▸ **TASK DETAILS**:
Give back all the lines below unchanged, leaving out the pictures.

===== INFORMATION SHOWN

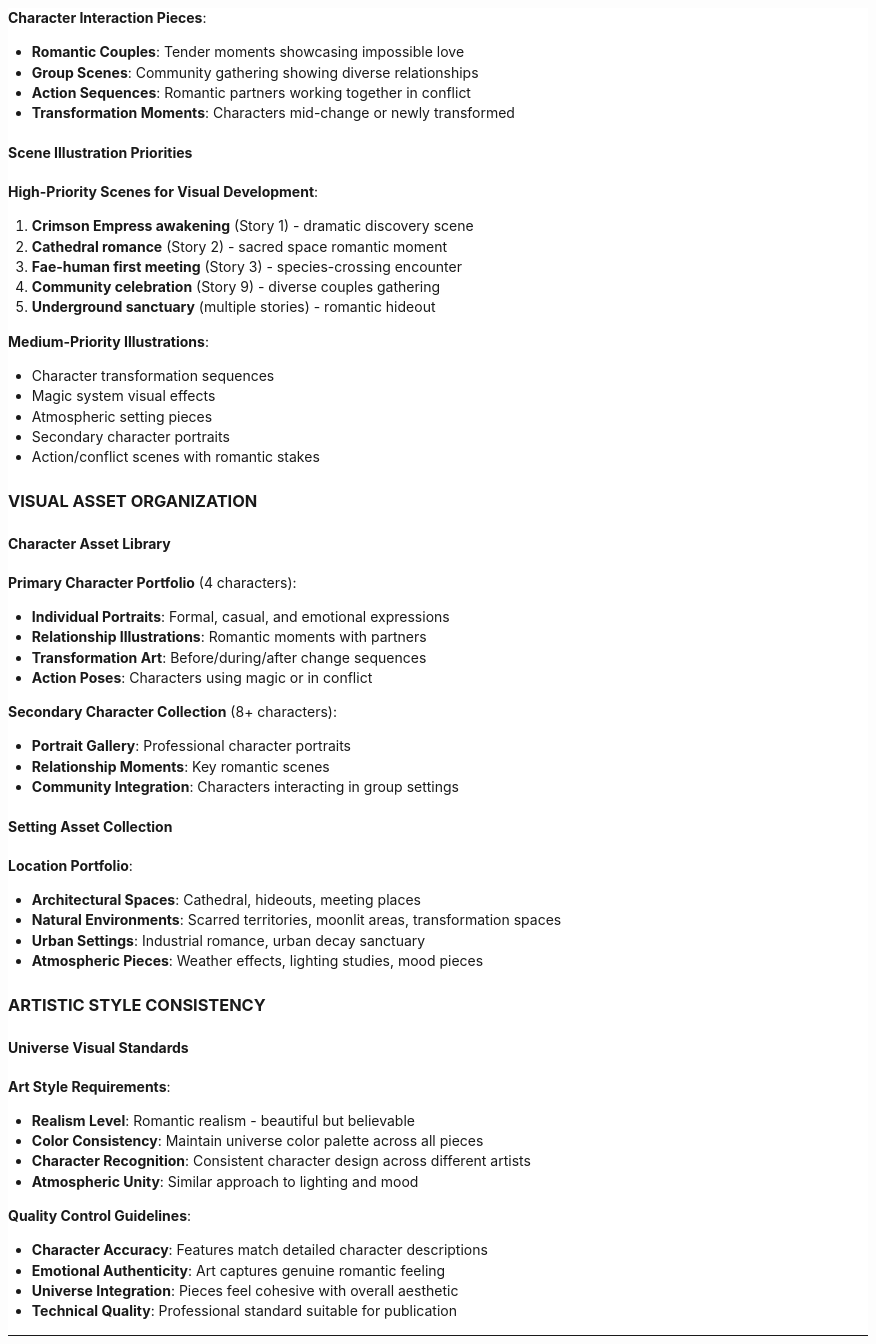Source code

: **Character Interaction Pieces**:
- **Romantic Couples**: Tender moments showcasing impossible love
- **Group Scenes**: Community gathering showing diverse relationships
- **Action Sequences**: Romantic partners working together in conflict
- **Transformation Moments**: Characters mid-change or newly transformed

#### **Scene Illustration Priorities**
**High-Priority Scenes for Visual Development**:
1. **Crimson Empress awakening** (Story 1) - dramatic discovery scene
2. **Cathedral romance** (Story 2) - sacred space romantic moment
3. **Fae-human first meeting** (Story 3) - species-crossing encounter
4. **Community celebration** (Story 9) - diverse couples gathering
5. **Underground sanctuary** (multiple stories) - romantic hideout

**Medium-Priority Illustrations**:
- Character transformation sequences
- Magic system visual effects
- Atmospheric setting pieces
- Secondary character portraits
- Action/conflict scenes with romantic stakes

### **VISUAL ASSET ORGANIZATION**

#### **Character Asset Library**
**Primary Character Portfolio** (4 characters):
- **Individual Portraits**: Formal, casual, and emotional expressions
- **Relationship Illustrations**: Romantic moments with partners
- **Transformation Art**: Before/during/after change sequences
- **Action Poses**: Characters using magic or in conflict

**Secondary Character Collection** (8+ characters):
- **Portrait Gallery**: Professional character portraits
- **Relationship Moments**: Key romantic scenes
- **Community Integration**: Characters interacting in group settings

#### **Setting Asset Collection**
**Location Portfolio**:
- **Architectural Spaces**: Cathedral, hideouts, meeting places
- **Natural Environments**: Scarred territories, moonlit areas, transformation spaces
- **Urban Settings**: Industrial romance, urban decay sanctuary
- **Atmospheric Pieces**: Weather effects, lighting studies, mood pieces

### **ARTISTIC STYLE CONSISTENCY**

#### **Universe Visual Standards**
**Art Style Requirements**:
- **Realism Level**: Romantic realism - beautiful but believable
- **Color Consistency**: Maintain universe color palette across all pieces
- **Character Recognition**: Consistent character design across different artists
- **Atmospheric Unity**: Similar approach to lighting and mood

**Quality Control Guidelines**:
- **Character Accuracy**: Features match detailed character descriptions
- **Emotional Authenticity**: Art captures genuine romantic feeling
- **Universe Integration**: Pieces feel cohesive with overall aesthetic
- **Technical Quality**: Professional standard suitable for publication

---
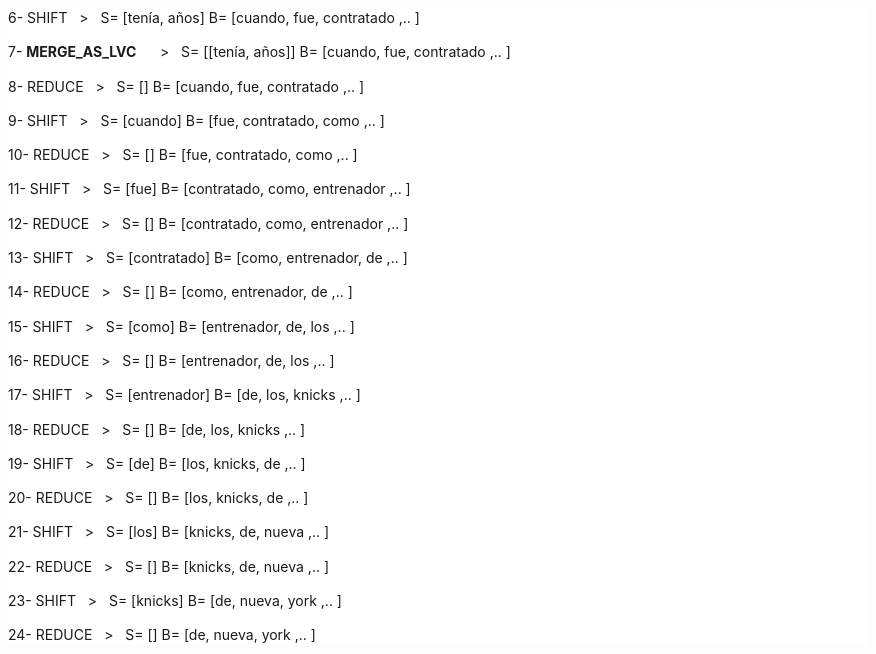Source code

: 
6- SHIFT&nbsp;&nbsp;&nbsp;>&nbsp;&nbsp;&nbsp;S= [tenía, años]   B= [cuando, fue, contratado ,.. ]



7- **MERGE_AS_LVC**&nbsp;&nbsp;&nbsp;&nbsp;&nbsp;&nbsp;>&nbsp;&nbsp;&nbsp;S= [[tenía, años]]   B= [cuando, fue, contratado ,.. ]



8- REDUCE&nbsp;&nbsp;&nbsp;>&nbsp;&nbsp;&nbsp;S= []   B= [cuando, fue, contratado ,.. ]



9- SHIFT&nbsp;&nbsp;&nbsp;>&nbsp;&nbsp;&nbsp;S= [cuando]   B= [fue, contratado, como ,.. ]



10- REDUCE&nbsp;&nbsp;&nbsp;>&nbsp;&nbsp;&nbsp;S= []   B= [fue, contratado, como ,.. ]



11- SHIFT&nbsp;&nbsp;&nbsp;>&nbsp;&nbsp;&nbsp;S= [fue]   B= [contratado, como, entrenador ,.. ]



12- REDUCE&nbsp;&nbsp;&nbsp;>&nbsp;&nbsp;&nbsp;S= []   B= [contratado, como, entrenador ,.. ]



13- SHIFT&nbsp;&nbsp;&nbsp;>&nbsp;&nbsp;&nbsp;S= [contratado]   B= [como, entrenador, de ,.. ]



14- REDUCE&nbsp;&nbsp;&nbsp;>&nbsp;&nbsp;&nbsp;S= []   B= [como, entrenador, de ,.. ]



15- SHIFT&nbsp;&nbsp;&nbsp;>&nbsp;&nbsp;&nbsp;S= [como]   B= [entrenador, de, los ,.. ]



16- REDUCE&nbsp;&nbsp;&nbsp;>&nbsp;&nbsp;&nbsp;S= []   B= [entrenador, de, los ,.. ]



17- SHIFT&nbsp;&nbsp;&nbsp;>&nbsp;&nbsp;&nbsp;S= [entrenador]   B= [de, los, knicks ,.. ]



18- REDUCE&nbsp;&nbsp;&nbsp;>&nbsp;&nbsp;&nbsp;S= []   B= [de, los, knicks ,.. ]



19- SHIFT&nbsp;&nbsp;&nbsp;>&nbsp;&nbsp;&nbsp;S= [de]   B= [los, knicks, de ,.. ]



20- REDUCE&nbsp;&nbsp;&nbsp;>&nbsp;&nbsp;&nbsp;S= []   B= [los, knicks, de ,.. ]



21- SHIFT&nbsp;&nbsp;&nbsp;>&nbsp;&nbsp;&nbsp;S= [los]   B= [knicks, de, nueva ,.. ]



22- REDUCE&nbsp;&nbsp;&nbsp;>&nbsp;&nbsp;&nbsp;S= []   B= [knicks, de, nueva ,.. ]



23- SHIFT&nbsp;&nbsp;&nbsp;>&nbsp;&nbsp;&nbsp;S= [knicks]   B= [de, nueva, york ,.. ]



24- REDUCE&nbsp;&nbsp;&nbsp;>&nbsp;&nbsp;&nbsp;S= []   B= [de, nueva, york ,.. ]
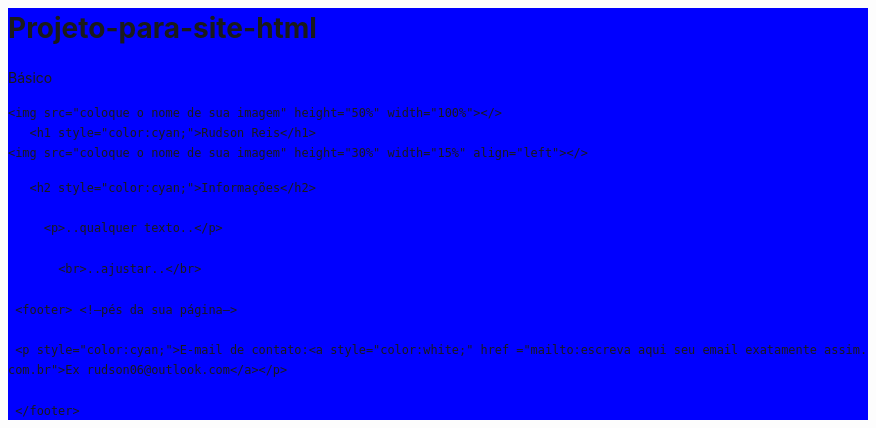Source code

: # Projeto-para-site-html
Básico

<html>
      
  <head>

   <meta charset="utf8">
   <meta http-equiv=”Content-Type” content=”text/html; charset=utf-8″>

    <img src="coloque o nome de sua imagem" height="50%" width="100%"></>
       <h1 style="color:cyan;">Rudson Reis</h1>
    <img src="coloque o nome de sua imagem" height="30%" width="15%" align="left"></>
    
   </head>

   <body style="background-color:blue;">

       <h2 style="color:cyan;">Informações</h2>

         <p>..qualquer texto..</p>

           <br>..ajustar..</br> 
 
     <footer> <!–pés da sua página–>

     <p style="color:cyan;">E-mail de contato:<a style="color:white;" href ="mailto:escreva aqui seu email exatamente assim.com.br">Ex rudson06@outlook.com</a></p> 

     </footer>

   </body>

</html>
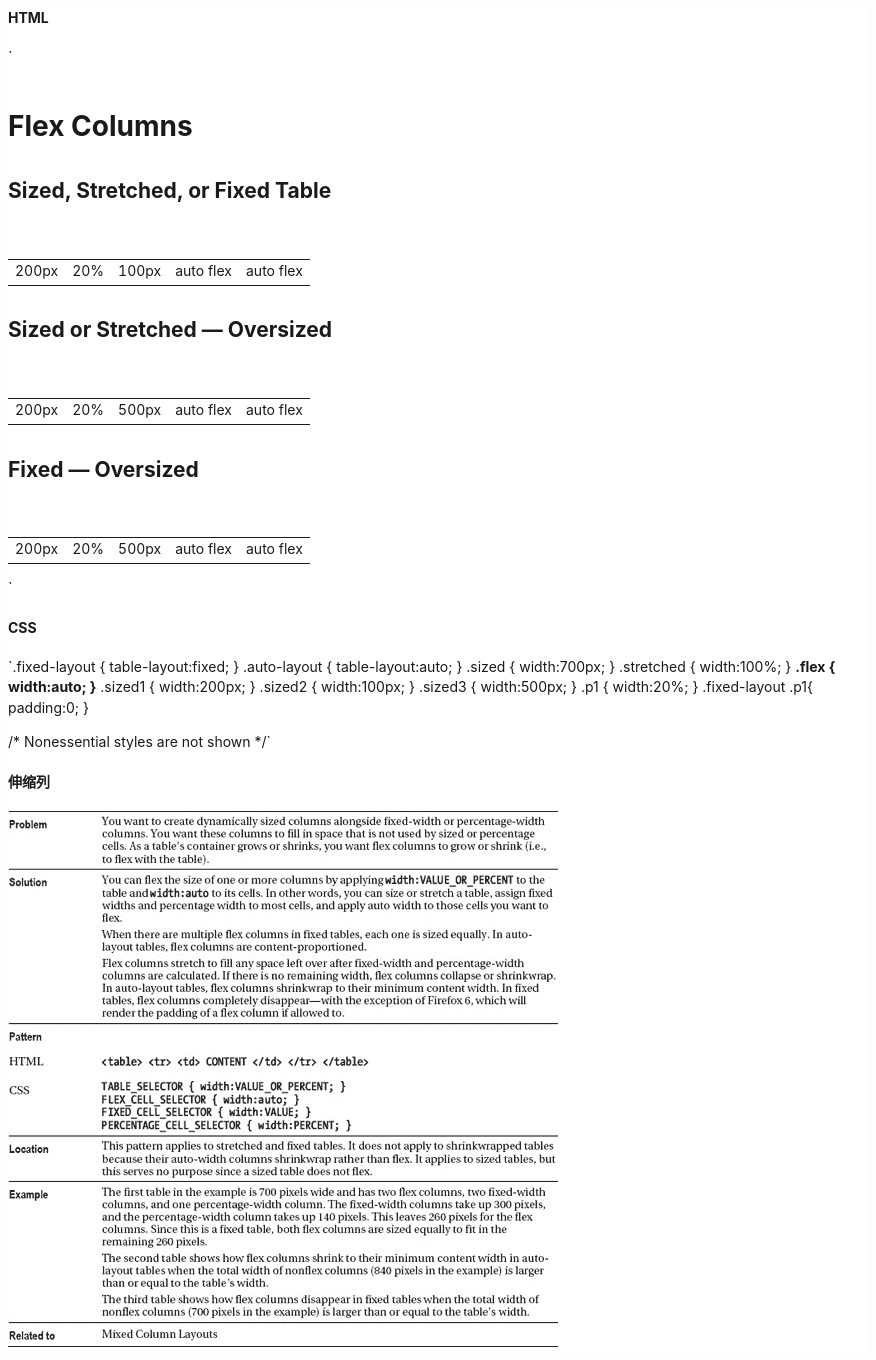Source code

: 
#### HTML

`<h1>Flex Columns</h1>
<h2>Sized, Stretched, or Fixed Table</h2>
<table **class="fixed-layout sized"**><tr><td class="sized1">200px</td>
  <td class="p1">20%</td> <td class="sized2">100px</td>
  <td **class="flex"**>auto flex</td> <td **class="flex"**>auto flex</td></tr></table>

<h2>Sized or Stretched — Oversized</h2>
<table **class="auto-layout sized"**><tr><td class="sized1">200px</td>
  <td class="p1">20%</td> <td **class="sized3"**>500px</td>
  <td **class="flex"**>auto flex</td> <td **class="flex"**>auto flex</td></tr></table>

<h2>Fixed — Oversized</h2>
<table **class="fixed-layout sized"**><tr><td class="sized1">200px</td>
  <td class="p1">20%</td> <td **class="sized3"**>500px</td>
  <td **class="flex"**>auto flex</td> <td **class="flex"**>auto flex</td></tr></table>`

#### CSS

`.fixed-layout { table-layout:fixed; }
.auto-layout { table-layout:auto; }
.sized { width:700px; }
.stretched { width:100%; }
**.flex { width:auto; }**
.sized1 { width:200px; }
.sized2 { width:100px; }
.sized3 { width:500px; }
.p1 { width:20%; } .fixed-layout .p1{ padding:0; }

/* Nonessential styles are not shown */`

#### 伸缩列

![Image](img/p377-01.jpg)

==========

▸ **EXERCISE SOLUTION**:
Source code

: **Character Interaction Pieces**:
- **Romantic Couples**: Tender moments showcasing impossible love
- **Group Scenes**: Community gathering showing diverse relationships
- **Action Sequences**: Romantic partners working together in conflict
- **Transformation Moments**: Characters mid-change or newly transformed

#### **Scene Illustration Priorities**
**High-Priority Scenes for Visual Development**:
1. **Crimson Empress awakening** (Story 1) - dramatic discovery scene
2. **Cathedral romance** (Story 2) - sacred space romantic moment
3. **Fae-human first meeting** (Story 3) - species-crossing encounter
4. **Community celebration** (Story 9) - diverse couples gathering
5. **Underground sanctuary** (multiple stories) - romantic hideout

**Medium-Priority Illustrations**:
- Character transformation sequences
- Magic system visual effects
- Atmospheric setting pieces
- Secondary character portraits
- Action/conflict scenes with romantic stakes

### **VISUAL ASSET ORGANIZATION**

#### **Character Asset Library**
**Primary Character Portfolio** (4 characters):
- **Individual Portraits**: Formal, casual, and emotional expressions
- **Relationship Illustrations**: Romantic moments with partners
- **Transformation Art**: Before/during/after change sequences
- **Action Poses**: Characters using magic or in conflict

**Secondary Character Collection** (8+ characters):
- **Portrait Gallery**: Professional character portraits
- **Relationship Moments**: Key romantic scenes
- **Community Integration**: Characters interacting in group settings

#### **Setting Asset Collection**
**Location Portfolio**:
- **Architectural Spaces**: Cathedral, hideouts, meeting places
- **Natural Environments**: Scarred territories, moonlit areas, transformation spaces
- **Urban Settings**: Industrial romance, urban decay sanctuary
- **Atmospheric Pieces**: Weather effects, lighting studies, mood pieces

### **ARTISTIC STYLE CONSISTENCY**

#### **Universe Visual Standards**
**Art Style Requirements**:
- **Realism Level**: Romantic realism - beautiful but believable
- **Color Consistency**: Maintain universe color palette across all pieces
- **Character Recognition**: Consistent character design across different artists
- **Atmospheric Unity**: Similar approach to lighting and mood

**Quality Control Guidelines**:
- **Character Accuracy**: Features match detailed character descriptions
- **Emotional Authenticity**: Art captures genuine romantic feeling
- **Universe Integration**: Pieces feel cohesive with overall aesthetic
- **Technical Quality**: Professional standard suitable for publication

---
Source code

: 
6- SHIFT&nbsp;&nbsp;&nbsp;>&nbsp;&nbsp;&nbsp;S= [tenía, años]   B= [cuando, fue, contratado ,.. ]



7- **MERGE_AS_LVC**&nbsp;&nbsp;&nbsp;&nbsp;&nbsp;&nbsp;>&nbsp;&nbsp;&nbsp;S= [[tenía, años]]   B= [cuando, fue, contratado ,.. ]



8- REDUCE&nbsp;&nbsp;&nbsp;>&nbsp;&nbsp;&nbsp;S= []   B= [cuando, fue, contratado ,.. ]



9- SHIFT&nbsp;&nbsp;&nbsp;>&nbsp;&nbsp;&nbsp;S= [cuando]   B= [fue, contratado, como ,.. ]



10- REDUCE&nbsp;&nbsp;&nbsp;>&nbsp;&nbsp;&nbsp;S= []   B= [fue, contratado, como ,.. ]



11- SHIFT&nbsp;&nbsp;&nbsp;>&nbsp;&nbsp;&nbsp;S= [fue]   B= [contratado, como, entrenador ,.. ]



12- REDUCE&nbsp;&nbsp;&nbsp;>&nbsp;&nbsp;&nbsp;S= []   B= [contratado, como, entrenador ,.. ]



13- SHIFT&nbsp;&nbsp;&nbsp;>&nbsp;&nbsp;&nbsp;S= [contratado]   B= [como, entrenador, de ,.. ]



14- REDUCE&nbsp;&nbsp;&nbsp;>&nbsp;&nbsp;&nbsp;S= []   B= [como, entrenador, de ,.. ]



15- SHIFT&nbsp;&nbsp;&nbsp;>&nbsp;&nbsp;&nbsp;S= [como]   B= [entrenador, de, los ,.. ]



16- REDUCE&nbsp;&nbsp;&nbsp;>&nbsp;&nbsp;&nbsp;S= []   B= [entrenador, de, los ,.. ]



17- SHIFT&nbsp;&nbsp;&nbsp;>&nbsp;&nbsp;&nbsp;S= [entrenador]   B= [de, los, knicks ,.. ]



18- REDUCE&nbsp;&nbsp;&nbsp;>&nbsp;&nbsp;&nbsp;S= []   B= [de, los, knicks ,.. ]



19- SHIFT&nbsp;&nbsp;&nbsp;>&nbsp;&nbsp;&nbsp;S= [de]   B= [los, knicks, de ,.. ]



20- REDUCE&nbsp;&nbsp;&nbsp;>&nbsp;&nbsp;&nbsp;S= []   B= [los, knicks, de ,.. ]



21- SHIFT&nbsp;&nbsp;&nbsp;>&nbsp;&nbsp;&nbsp;S= [los]   B= [knicks, de, nueva ,.. ]



22- REDUCE&nbsp;&nbsp;&nbsp;>&nbsp;&nbsp;&nbsp;S= []   B= [knicks, de, nueva ,.. ]



23- SHIFT&nbsp;&nbsp;&nbsp;>&nbsp;&nbsp;&nbsp;S= [knicks]   B= [de, nueva, york ,.. ]



24- REDUCE&nbsp;&nbsp;&nbsp;>&nbsp;&nbsp;&nbsp;S= []   B= [de, nueva, york ,.. ]
Source code

: # Projeto-para-site-html
Básico

<html>
      
  <head>

   <meta charset="utf8">
   <meta http-equiv=”Content-Type” content=”text/html; charset=utf-8″>

    <img src="coloque o nome de sua imagem" height="50%" width="100%"></>
       <h1 style="color:cyan;">Rudson Reis</h1>
    <img src="coloque o nome de sua imagem" height="30%" width="15%" align="left"></>
    
   </head>

   <body style="background-color:blue;">

       <h2 style="color:cyan;">Informações</h2>

         <p>..qualquer texto..</p>

           <br>..ajustar..</br> 
 
     <footer> <!–pés da sua página–>

     <p style="color:cyan;">E-mail de contato:<a style="color:white;" href ="mailto:escreva aqui seu email exatamente assim.com.br">Ex rudson06@outlook.com</a></p> 

     </footer>

   </body>

</html>
Source code

: 
#### HTML

`<h1>Flex Columns</h1>
<h2>Sized, Stretched, or Fixed Table</h2>
<table **class="fixed-layout sized"**><tr><td class="sized1">200px</td>
  <td class="p1">20%</td> <td class="sized2">100px</td>
  <td **class="flex"**>auto flex</td> <td **class="flex"**>auto flex</td></tr></table>

<h2>Sized or Stretched — Oversized</h2>
<table **class="auto-layout sized"**><tr><td class="sized1">200px</td>
  <td class="p1">20%</td> <td **class="sized3"**>500px</td>
  <td **class="flex"**>auto flex</td> <td **class="flex"**>auto flex</td></tr></table>

<h2>Fixed — Oversized</h2>
<table **class="fixed-layout sized"**><tr><td class="sized1">200px</td>
  <td class="p1">20%</td> <td **class="sized3"**>500px</td>
  <td **class="flex"**>auto flex</td> <td **class="flex"**>auto flex</td></tr></table>`

#### CSS

`.fixed-layout { table-layout:fixed; }
.auto-layout { table-layout:auto; }
.sized { width:700px; }
.stretched { width:100%; }
**.flex { width:auto; }**
.sized1 { width:200px; }
.sized2 { width:100px; }
.sized3 { width:500px; }
.p1 { width:20%; } .fixed-layout .p1{ padding:0; }

/* Nonessential styles are not shown */`

#### 伸缩列

![Image](img/p377-01.jpg)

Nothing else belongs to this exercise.